WRITTEN TASK: Determine how many lines in the records include "detalles". Write the number and nothing more.

RECORDED DATA:
[Start of section]

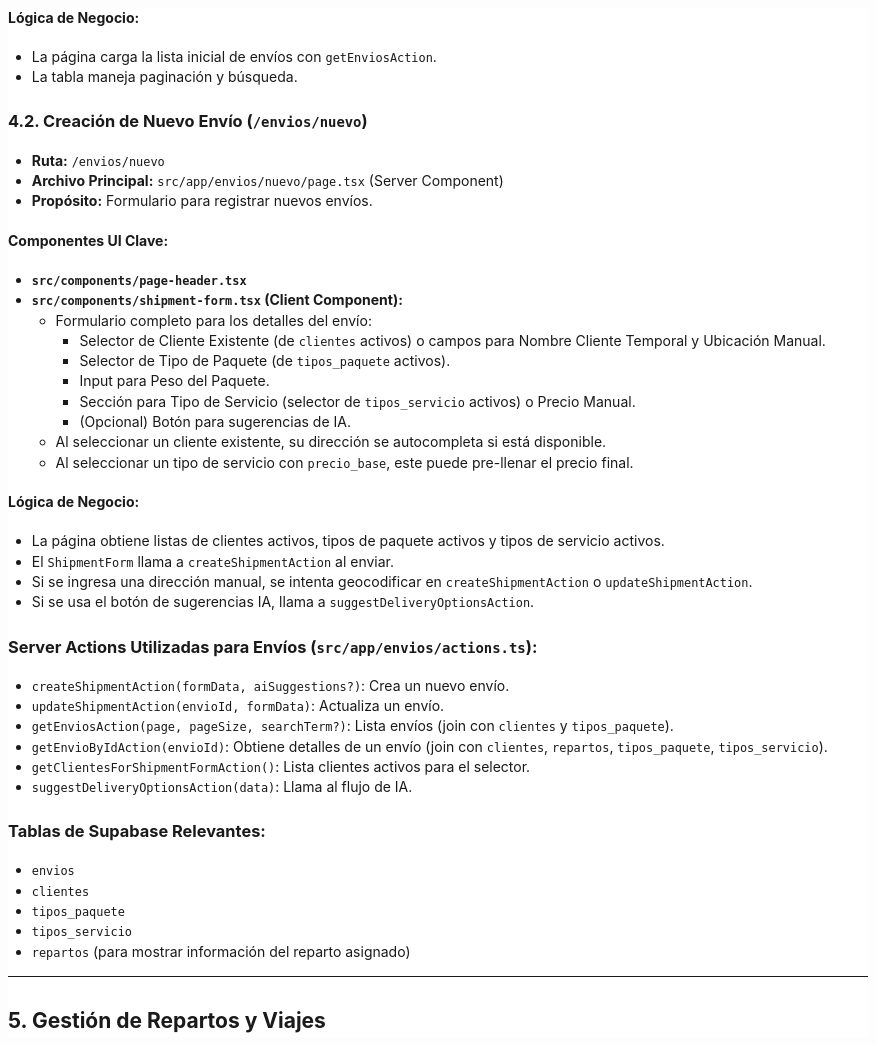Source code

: #### Lógica de Negocio:
*   La página carga la lista inicial de envíos con `getEnviosAction`.
*   La tabla maneja paginación y búsqueda.

### 4.2. Creación de Nuevo Envío (`/envios/nuevo`)
*   **Ruta:** `/envios/nuevo`
*   **Archivo Principal:** `src/app/envios/nuevo/page.tsx` (Server Component)
*   **Propósito:** Formulario para registrar nuevos envíos.

#### Componentes UI Clave:
*   **`src/components/page-header.tsx`**
*   **`src/components/shipment-form.tsx` (Client Component):**
    *   Formulario completo para los detalles del envío:
        *   Selector de Cliente Existente (de `clientes` activos) o campos para Nombre Cliente Temporal y Ubicación Manual.
        *   Selector de Tipo de Paquete (de `tipos_paquete` activos).
        *   Input para Peso del Paquete.
        *   Sección para Tipo de Servicio (selector de `tipos_servicio` activos) o Precio Manual.
        *   (Opcional) Botón para sugerencias de IA.
    *   Al seleccionar un cliente existente, su dirección se autocompleta si está disponible.
    *   Al seleccionar un tipo de servicio con `precio_base`, este puede pre-llenar el precio final.

#### Lógica de Negocio:
*   La página obtiene listas de clientes activos, tipos de paquete activos y tipos de servicio activos.
*   El `ShipmentForm` llama a `createShipmentAction` al enviar.
*   Si se ingresa una dirección manual, se intenta geocodificar en `createShipmentAction` o `updateShipmentAction`.
*   Si se usa el botón de sugerencias IA, llama a `suggestDeliveryOptionsAction`.

### Server Actions Utilizadas para Envíos (`src/app/envios/actions.ts`):
*   `createShipmentAction(formData, aiSuggestions?)`: Crea un nuevo envío.
*   `updateShipmentAction(envioId, formData)`: Actualiza un envío.
*   `getEnviosAction(page, pageSize, searchTerm?)`: Lista envíos (join con `clientes` y `tipos_paquete`).
*   `getEnvioByIdAction(envioId)`: Obtiene detalles de un envío (join con `clientes`, `repartos`, `tipos_paquete`, `tipos_servicio`).
*   `getClientesForShipmentFormAction()`: Lista clientes activos para el selector.
*   `suggestDeliveryOptionsAction(data)`: Llama al flujo de IA.

### Tablas de Supabase Relevantes:
*   `envios`
*   `clientes`
*   `tipos_paquete`
*   `tipos_servicio`
*   `repartos` (para mostrar información del reparto asignado)

---

## 5. Gestión de Repartos y Viajes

[End of section]

SOLUTION FOR THIS PROBLEM: 2